The GDGPS System is driven by a powerful software set, developed completely in-house at JPL, and possessing many unique features and capabilities. The C++ software evolved from one of the world's leading GPS data processing and analysis software packages, JPL's GIPSY-OASIS and its real-time version RTG (Real Time GIPSY). The GDGPS software elements have accumulated a remarkable track record of accomplishments, including:
Used as prototype for the FAA's Wide Area Augmentation System (WAAS)
Awarded NASA Software of the Year 2000
Flew in space, embedded in a JPL Blackjack GPS receiver, performing real-time onboard orbit determination, 2002
Inducted into the Space Technology Hall of Fame, 2004
The current version of the software, entitled RTGx, will be the navigation software for the Next Generation GPS Operational Control Segment (OCX), and was developed under the strict quality assurance processes as appropriate for its critical mission at the heart of the world's most important infrastructure.
Complete automation. End-to-end automatic operations.
Complete positioning system. The software handles all aspects of a complete real time global positioning system, including GNSS orbit determination and simultaneous network positioning. Embedded, the software performs user positioning and orbit determination. Supports real-time applications as well as post-processing applications. Simulations capability.
Highly portable. The software is regularly tested on multiple flavors of Linux. Various positioning modules have been ported to several embedded real-time environments, including flight receivers.
Versatile. Works with many types of popular geodetic receivers. Flexible adaptation layer makes it easy to accommodate new receiver types.
Visual aids. Real time graphic display of performance using network monitoring tools and internal quality control.

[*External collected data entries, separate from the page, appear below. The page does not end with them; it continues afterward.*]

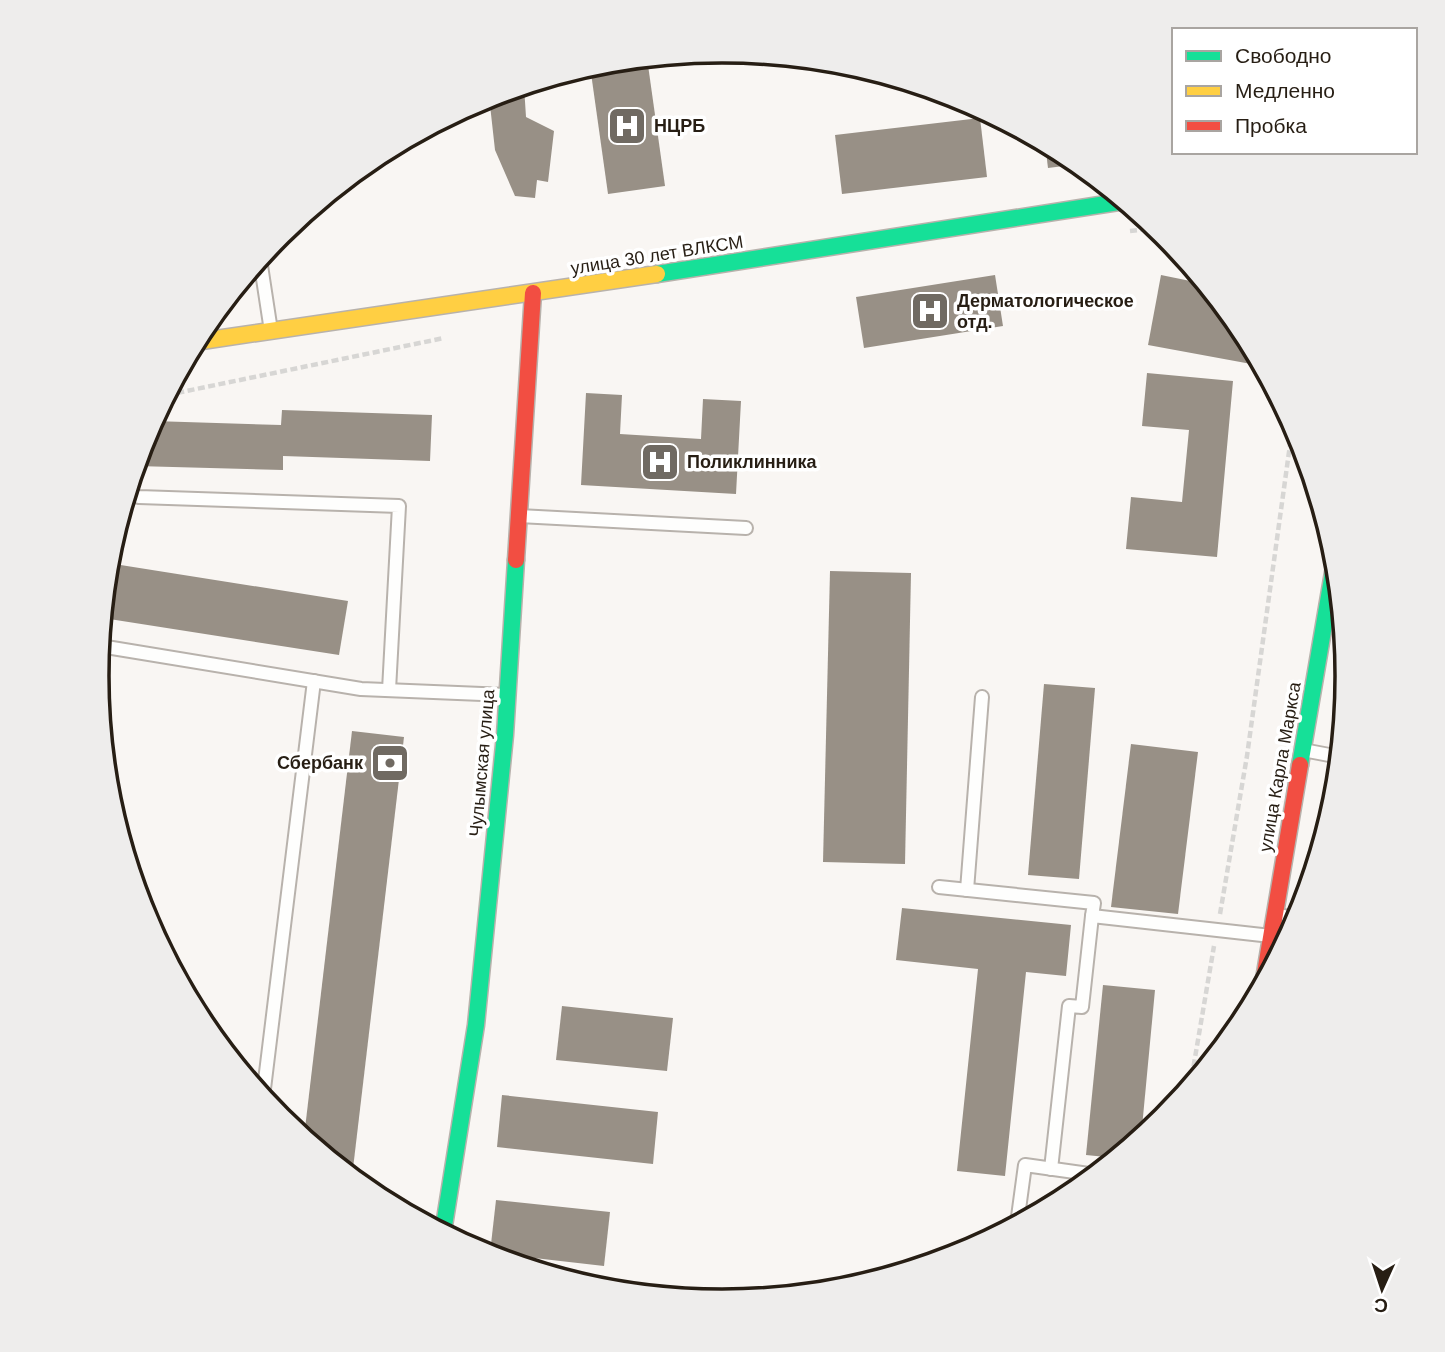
<svg xmlns="http://www.w3.org/2000/svg" width="1445" height="1352" viewBox="0 0 1445 1352" font-family="Helvetica,sans-serif">
<style>
.building{fill:#989086}
.lines{fill:none;stroke-linecap:round;stroke-linejoin:round}
.lane-casing{stroke:#b8b2ac;stroke-width:16}
.fast-casing{stroke:#b8b2ac;stroke-width:19}
.slow-casing{stroke:#b8b2ac;stroke-width:19}
.jam-casing{stroke:#b8b2ac;stroke-width:19}
.path{stroke:#d7d6d4;stroke-width:4.5;stroke-dasharray:7 3.5;stroke-linecap:butt}
.lane{stroke:#fefefd;stroke-width:12}
.fast{stroke:#16e098;stroke-width:16}
.slow{stroke:#ffcf43;stroke-width:16}
.jam{stroke:#f24e42;stroke-width:16}
.labels{text-anchor:middle;dominant-baseline:central;stroke-width:7;stroke-linejoin:round;paint-order:stroke}
.poi-label{font-size:18px;font-weight:bold;fill:#271e14;stroke:#fff;text-anchor:start}
.street-label{font-size:18px;fill:#271e14;stroke:#fff}
.rim{fill:none;stroke:#271e14;stroke-width:3.5}
</style>
<rect width="100%" height="100%" fill="#f9f6f3"/>
<g class="building">
<path d="M 647,58 L 665,186 L 608,194 L 590,66 Z"/>
<path d="M 524,86 L 526,117 L 554,131 L 548,182 L 537,180 L 535,198 L 515,196 L 495,150 L 489,96 Z"/>
<path d="M 980,118 L 987,177 L 842,194 L 835,135 Z"/>
<path d="M 1045,143 L 1070,156 L 1080,164 L 1048,168 Z"/>
<path d="M 995,275 L 1003,326 L 864,348 L 856,297 Z"/>
<path d="M 1161,275 L 1205,284 L 1243,329 L 1262,366 L 1148,345 Z"/>
<path d="M 1147,373 L 1233,381 L 1217,557 L 1126,549 L 1131,497 L 1182,502 L 1189,430 L 1142,426 Z"/>
<path d="M 586,393 L 622,395 L 620,434 L 701,439 L 703,399 L 741,401 L 736,494 L 581,485 Z"/>
<path d="M 282,410 L 432,415 L 430,461 L 283,456 L 283,470 L 136,466 L 153,421 L 281,425 Z"/>
<path d="M 108,563 L 348,601 L 339,655 L 103,618 Z"/>
<path d="M 830,571 L 911,573 L 905,864 L 823,862 Z"/>
<path d="M 1044,684 L 1095,688 L 1079,879 L 1028,875 Z"/>
<path d="M 352,731 L 404,737 L 352,1177 L 304,1137 Z"/>
<path d="M 1131,744 L 1198,752 L 1178,914 L 1111,907 Z"/>
<path d="M 902,908 L 1071,925 L 1066,976 L 1026,972 L 1005,1176 L 957,1171 L 978,969 L 896,960 Z"/>
<path d="M 1103,985 L 1155,990 L 1141,1138 L 1116,1158 L 1086,1155 Z"/>
<path d="M 562,1006 L 673,1018 L 667,1071 L 556,1060 Z"/>
<path d="M 502,1095 L 658,1112 L 653,1164 L 497,1147 Z"/>
<path d="M 1057,1188 L 1077,1190 L 1055,1204 Z"/>
<path d="M 496,1200 L 610,1212 L 604,1266 L 490,1253 Z"/>
</g>
<g class="lines">
<defs>
<g id="lane">
<path d="M 260,259 L 271,331"/>
<path d="M 128,494 L 139,497 L 399,506 L 389,690"/>
<path d="M 519,516 L 746,528"/>
<path d="M 100,646 L 361,689 L 506,695"/>
<path d="M 1303,750 L 1340,757"/>
<path d="M 939,887 L 1094,903 L 1092,916"/>
<path d="M 967,890 L 982,697"/>
<path d="M 1275,914 L 1298,919"/>
<path d="M 263,1097 L 314,681"/>
<path d="M 1051,1169 L 1069,1006 L 1082,1007 L 1092,916 L 1271,936"/>
<path d="M 1017,1224 L 1025,1165 L 1096,1175"/>
</g>
<g id="fast">
<path d="M 657,274 L 1125,201"/>
<path d="M 1300,765 L 1336,555"/>
<path d="M 443,1232 L 476,1025 L 505,735 L 516,560"/>
</g>
<path id="slow" d="M 195,342 L 657,274"/>
<g id="jam">
<path d="M 516,560 L 533,293"/>
<path d="M 1263,985 L 1300,765"/>
</g>
</defs>
<use href="#lane" class="lane-casing"/>
<use href="#fast" class="fast-casing"/>
<use href="#slow" class="slow-casing"/>
<use href="#jam" class="jam-casing"/>
<g class="path">
<path d="M 1130,231 L 1157,228"/>
<path d="M 167,395 L 444,338"/>
<path d="M 1220,914 L 1247,756 L 1293,423"/>
<path d="M 1190,1087 L 1214,946"/>
</g>
<use href="#lane" class="lane"/>
<use href="#fast" class="fast"/>
<use href="#slow" class="slow"/>
<use href="#jam" class="jam"/>
</g>
<defs>
<symbol id="hospital-square" viewBox="-11 -11 22 22"><rect x="-9" y="-9" width="18" height="18" rx="4" fill="#706a62" stroke="#fff"/><path d="M-5-5h3v3.5h4V-5h3V5h-3V1.5h-4V5h-3Z" fill="#fff"/></symbol>
<symbol id="bank-square" viewBox="-11 -11 22 22"><rect x="-9" y="-9" width="18" height="18" rx="4" fill="#706a62" stroke="#fff"/><path d="M-6-4H6V4H-6ZM0-2.3a2.3 2.3 0 1 0 0 4.6a2.3 2.3 0 1 0 0-4.6Z" fill="#fff"/></symbol>
</defs>
<g fill-rule="evenodd">
<use href="#hospital-square" x="605" y="104" width="44" height="44"/>
<use href="#hospital-square" x="908" y="289" width="44" height="44"/>
<use href="#hospital-square" x="638" y="440" width="44" height="44"/>
<use href="#bank-square" x="368" y="741" width="44" height="44"/>
</g>
<g class="labels">
<g class="poi-label">
<text x="654" y="126">НЦРБ</text>
<text x="957" y="301">Дерматологическое<tspan x="957" dy="21">отд.</tspan></text>
<text x="687" y="462">Поликлинника</text>
<text x="363" y="763" text-anchor="end">Сбербанк</text>
</g>
<g class="street-label">
<text transform="translate(657 255) rotate(-9)">улица 30 лет ВЛКСМ</text>
<text transform="translate(482 763) rotate(-85)">Чулымская улица</text>
<text transform="translate(1280 767) rotate(-80)">улица Карла Маркса</text>
</g>
</g>
<path d="M0 0H1445V1352H0ZM109 676a613 613 0 1 1 1226 0a613 613 0 1 1-1226 0Z" fill="#eeedec" fill-rule="evenodd"/>
<path class="rim" d="M109 676a613 613 0 1 1 1226 0a613 613 0 1 1-1226 0Z"/>
<rect x="1172" y="28" width="245" height="126" fill="#ffffff" stroke="#a9a5a1" stroke-width="2"/>
<rect x="1186" y="51" width="35" height="10" fill="#16e098" stroke="#a9a5a1" stroke-width="2"/>
<text x="1235" y="63" font-size="21" fill="#271e14">Свободно</text>
<rect x="1186" y="86" width="35" height="10" fill="#ffcf43" stroke="#a9a5a1" stroke-width="2"/>
<text x="1235" y="98" font-size="21" fill="#271e14">Медленно</text>
<rect x="1186" y="121" width="35" height="10" fill="#f24e42" stroke="#a9a5a1" stroke-width="2"/>
<text x="1235" y="133" font-size="21" fill="#271e14">Пробка</text>
<g transform="translate(1382 1289) rotate(183)" stroke="#ffffff" stroke-width="5" paint-order="stroke">
<path d="M0-5L12 26L0 18L-12 26Z" fill="#271e14"/>
<text y="-10" font-size="19" font-weight="bold" text-anchor="middle" fill="#271e14">С</text>
</g>
</svg>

Object Oriented C++ and Python for portability and maintainability.
Modularity. Highly modular code to support embedded as well as ground applications.
Reliability. Outstanding track record of continuous operations.

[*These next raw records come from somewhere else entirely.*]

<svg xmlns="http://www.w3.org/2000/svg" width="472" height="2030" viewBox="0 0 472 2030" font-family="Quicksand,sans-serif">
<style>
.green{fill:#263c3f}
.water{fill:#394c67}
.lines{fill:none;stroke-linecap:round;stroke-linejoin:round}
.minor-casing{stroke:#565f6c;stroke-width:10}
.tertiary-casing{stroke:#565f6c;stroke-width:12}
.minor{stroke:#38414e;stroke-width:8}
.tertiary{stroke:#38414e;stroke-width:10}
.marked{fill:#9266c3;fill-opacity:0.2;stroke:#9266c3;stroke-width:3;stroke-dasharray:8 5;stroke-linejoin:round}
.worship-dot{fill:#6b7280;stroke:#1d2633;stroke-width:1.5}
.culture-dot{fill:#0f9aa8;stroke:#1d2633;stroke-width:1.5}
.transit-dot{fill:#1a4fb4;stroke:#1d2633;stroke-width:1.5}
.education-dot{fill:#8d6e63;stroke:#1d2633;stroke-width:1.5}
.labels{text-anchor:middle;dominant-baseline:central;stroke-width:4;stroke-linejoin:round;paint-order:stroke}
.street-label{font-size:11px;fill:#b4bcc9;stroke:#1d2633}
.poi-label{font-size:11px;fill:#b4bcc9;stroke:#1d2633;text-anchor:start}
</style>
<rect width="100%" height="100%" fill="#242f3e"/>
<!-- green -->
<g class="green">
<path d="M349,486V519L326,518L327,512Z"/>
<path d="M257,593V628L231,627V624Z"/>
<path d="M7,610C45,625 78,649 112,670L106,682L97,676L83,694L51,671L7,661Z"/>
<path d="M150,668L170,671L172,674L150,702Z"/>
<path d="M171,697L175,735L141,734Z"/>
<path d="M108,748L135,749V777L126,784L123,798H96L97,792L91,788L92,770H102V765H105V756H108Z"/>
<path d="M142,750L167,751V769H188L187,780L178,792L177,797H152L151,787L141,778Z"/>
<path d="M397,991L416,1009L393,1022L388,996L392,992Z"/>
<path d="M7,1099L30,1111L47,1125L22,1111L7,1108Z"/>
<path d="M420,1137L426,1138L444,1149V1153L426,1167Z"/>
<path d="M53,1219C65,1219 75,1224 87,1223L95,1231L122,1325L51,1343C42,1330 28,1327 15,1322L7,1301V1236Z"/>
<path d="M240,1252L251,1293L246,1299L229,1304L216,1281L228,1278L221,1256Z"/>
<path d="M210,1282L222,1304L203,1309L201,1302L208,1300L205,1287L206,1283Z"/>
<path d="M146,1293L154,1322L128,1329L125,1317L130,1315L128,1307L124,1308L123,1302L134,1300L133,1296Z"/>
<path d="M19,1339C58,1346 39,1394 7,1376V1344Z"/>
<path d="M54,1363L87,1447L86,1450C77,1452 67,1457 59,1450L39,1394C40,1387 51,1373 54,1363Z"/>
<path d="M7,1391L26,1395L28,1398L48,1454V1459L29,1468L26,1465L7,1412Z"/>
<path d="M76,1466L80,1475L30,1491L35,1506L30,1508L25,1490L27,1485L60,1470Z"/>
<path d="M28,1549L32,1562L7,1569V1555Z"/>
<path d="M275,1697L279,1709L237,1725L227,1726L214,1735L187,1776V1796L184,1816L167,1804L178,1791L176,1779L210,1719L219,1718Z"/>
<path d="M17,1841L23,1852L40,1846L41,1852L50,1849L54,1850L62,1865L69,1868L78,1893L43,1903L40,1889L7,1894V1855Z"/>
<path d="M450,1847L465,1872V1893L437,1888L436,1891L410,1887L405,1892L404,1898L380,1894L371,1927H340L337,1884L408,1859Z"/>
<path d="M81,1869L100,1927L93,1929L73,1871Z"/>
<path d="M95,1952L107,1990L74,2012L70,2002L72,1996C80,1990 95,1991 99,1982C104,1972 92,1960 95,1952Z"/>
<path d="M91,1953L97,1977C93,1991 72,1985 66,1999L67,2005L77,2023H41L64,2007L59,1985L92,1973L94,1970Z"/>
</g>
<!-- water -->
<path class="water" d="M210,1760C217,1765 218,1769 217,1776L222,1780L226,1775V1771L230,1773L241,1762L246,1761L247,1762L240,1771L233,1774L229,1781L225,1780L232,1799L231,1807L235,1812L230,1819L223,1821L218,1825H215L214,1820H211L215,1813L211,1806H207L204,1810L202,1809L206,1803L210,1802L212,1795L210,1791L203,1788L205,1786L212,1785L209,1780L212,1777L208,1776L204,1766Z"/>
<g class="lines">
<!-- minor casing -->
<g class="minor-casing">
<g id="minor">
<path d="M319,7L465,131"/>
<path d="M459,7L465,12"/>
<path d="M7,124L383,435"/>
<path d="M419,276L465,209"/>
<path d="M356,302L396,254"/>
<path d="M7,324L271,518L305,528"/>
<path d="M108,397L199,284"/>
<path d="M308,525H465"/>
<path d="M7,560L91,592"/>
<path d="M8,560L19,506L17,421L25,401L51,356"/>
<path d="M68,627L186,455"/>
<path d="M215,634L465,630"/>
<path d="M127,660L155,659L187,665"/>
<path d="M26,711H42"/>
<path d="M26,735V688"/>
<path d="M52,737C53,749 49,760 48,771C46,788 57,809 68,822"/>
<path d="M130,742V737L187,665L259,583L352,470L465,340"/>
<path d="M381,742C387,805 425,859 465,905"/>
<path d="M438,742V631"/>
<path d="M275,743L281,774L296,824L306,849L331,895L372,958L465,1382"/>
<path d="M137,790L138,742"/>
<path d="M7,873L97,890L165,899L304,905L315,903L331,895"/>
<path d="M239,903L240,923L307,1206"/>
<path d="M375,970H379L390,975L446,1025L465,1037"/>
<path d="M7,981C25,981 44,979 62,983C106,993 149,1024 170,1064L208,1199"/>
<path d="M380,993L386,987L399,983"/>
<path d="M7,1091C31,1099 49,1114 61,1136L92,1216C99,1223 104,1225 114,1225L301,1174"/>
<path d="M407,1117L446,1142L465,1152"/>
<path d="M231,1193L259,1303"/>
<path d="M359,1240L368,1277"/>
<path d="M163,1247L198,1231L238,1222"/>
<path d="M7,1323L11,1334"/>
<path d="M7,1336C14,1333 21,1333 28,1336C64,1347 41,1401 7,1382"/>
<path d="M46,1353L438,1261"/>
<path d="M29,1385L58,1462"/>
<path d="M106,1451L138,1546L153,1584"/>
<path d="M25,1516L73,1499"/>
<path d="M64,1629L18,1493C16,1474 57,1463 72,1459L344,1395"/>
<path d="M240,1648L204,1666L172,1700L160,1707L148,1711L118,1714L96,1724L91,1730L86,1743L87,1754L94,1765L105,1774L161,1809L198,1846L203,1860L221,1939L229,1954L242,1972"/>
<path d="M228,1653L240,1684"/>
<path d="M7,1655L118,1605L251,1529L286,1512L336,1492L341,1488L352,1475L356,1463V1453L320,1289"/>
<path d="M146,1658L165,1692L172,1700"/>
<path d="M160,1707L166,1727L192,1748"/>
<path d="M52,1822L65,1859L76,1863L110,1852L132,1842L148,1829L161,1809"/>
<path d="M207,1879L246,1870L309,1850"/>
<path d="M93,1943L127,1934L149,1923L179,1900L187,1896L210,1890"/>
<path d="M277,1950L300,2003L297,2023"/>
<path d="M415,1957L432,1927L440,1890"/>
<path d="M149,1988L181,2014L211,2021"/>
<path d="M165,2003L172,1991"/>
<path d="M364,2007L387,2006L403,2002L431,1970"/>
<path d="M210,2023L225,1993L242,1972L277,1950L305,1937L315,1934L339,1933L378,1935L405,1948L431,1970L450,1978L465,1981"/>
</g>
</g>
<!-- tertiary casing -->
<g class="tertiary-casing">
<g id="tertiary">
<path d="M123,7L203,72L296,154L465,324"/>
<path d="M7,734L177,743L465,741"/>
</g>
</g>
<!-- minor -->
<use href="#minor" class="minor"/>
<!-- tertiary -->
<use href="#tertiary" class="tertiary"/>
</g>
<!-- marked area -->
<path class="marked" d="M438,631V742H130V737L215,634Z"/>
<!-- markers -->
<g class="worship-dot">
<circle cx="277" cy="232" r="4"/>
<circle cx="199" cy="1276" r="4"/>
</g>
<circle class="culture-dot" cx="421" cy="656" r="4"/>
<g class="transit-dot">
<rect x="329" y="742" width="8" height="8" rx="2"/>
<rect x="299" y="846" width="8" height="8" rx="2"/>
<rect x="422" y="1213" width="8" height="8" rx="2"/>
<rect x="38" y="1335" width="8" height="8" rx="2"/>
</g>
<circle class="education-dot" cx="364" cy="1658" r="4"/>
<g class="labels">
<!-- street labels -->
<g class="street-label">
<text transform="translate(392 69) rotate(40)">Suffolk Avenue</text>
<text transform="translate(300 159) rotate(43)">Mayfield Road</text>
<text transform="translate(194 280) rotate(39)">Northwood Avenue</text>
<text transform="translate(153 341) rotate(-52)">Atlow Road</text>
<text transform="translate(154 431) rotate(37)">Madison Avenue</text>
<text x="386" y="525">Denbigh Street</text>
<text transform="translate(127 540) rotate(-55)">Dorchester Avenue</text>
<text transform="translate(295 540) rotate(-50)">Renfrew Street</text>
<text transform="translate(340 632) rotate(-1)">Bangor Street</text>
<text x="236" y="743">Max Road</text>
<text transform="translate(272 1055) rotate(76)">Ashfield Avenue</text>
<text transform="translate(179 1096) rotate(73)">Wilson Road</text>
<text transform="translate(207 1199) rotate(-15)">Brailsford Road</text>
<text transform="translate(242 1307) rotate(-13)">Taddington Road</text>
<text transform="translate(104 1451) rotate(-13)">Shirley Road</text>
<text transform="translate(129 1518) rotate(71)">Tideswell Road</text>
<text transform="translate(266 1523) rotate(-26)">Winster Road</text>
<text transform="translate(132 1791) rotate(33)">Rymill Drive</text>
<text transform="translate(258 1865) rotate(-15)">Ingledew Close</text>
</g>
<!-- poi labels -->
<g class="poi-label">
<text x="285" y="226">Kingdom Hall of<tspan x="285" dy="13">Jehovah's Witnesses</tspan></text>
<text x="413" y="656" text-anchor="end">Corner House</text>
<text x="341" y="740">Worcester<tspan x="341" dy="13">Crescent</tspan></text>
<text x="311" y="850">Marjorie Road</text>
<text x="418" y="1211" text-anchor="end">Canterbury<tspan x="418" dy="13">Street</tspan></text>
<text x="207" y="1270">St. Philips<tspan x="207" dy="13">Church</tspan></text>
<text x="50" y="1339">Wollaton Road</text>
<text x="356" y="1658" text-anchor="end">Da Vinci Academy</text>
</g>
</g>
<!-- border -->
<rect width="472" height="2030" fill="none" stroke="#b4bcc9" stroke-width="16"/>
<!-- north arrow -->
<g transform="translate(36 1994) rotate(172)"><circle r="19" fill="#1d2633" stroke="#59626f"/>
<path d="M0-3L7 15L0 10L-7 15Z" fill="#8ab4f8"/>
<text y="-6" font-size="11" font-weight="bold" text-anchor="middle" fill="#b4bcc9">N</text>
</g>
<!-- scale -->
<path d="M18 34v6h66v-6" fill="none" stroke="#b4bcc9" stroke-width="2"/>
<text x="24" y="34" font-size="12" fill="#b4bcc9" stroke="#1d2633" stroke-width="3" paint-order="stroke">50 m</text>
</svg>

Accuracy. All models are sub-cm accurate for the most demanding science applications.
Maintainability. Designed for operations by a third party and for team maintenance. Configuration control management.
Parallelized architecture (MPI) enables real-time solutions to massive estimation problems, e.g., multiple GNSS constellations.
State-space architecture guarantees seamless global uniformity of the differential corrections
Innovative use of the internet to achieve robustness through redundancy
Unique satellite dynamics and signal models developed in house at JPL
Efficient GNSS data compression
Innovative system for end-to-end redundant operations provides high reliability
Uniquely flexible filter design allows any parameter to have stochastic attributes
Capable of adding satellites/receivers on the fly
Unique dynamics integrator supports very high orbit modeling accuracy
Tropospheric delay model and stochastic estimation capability for users or reference sites
Exploit full information content of phase data
Real time playback
Software protected by multiple U.S. and non-U.S. patents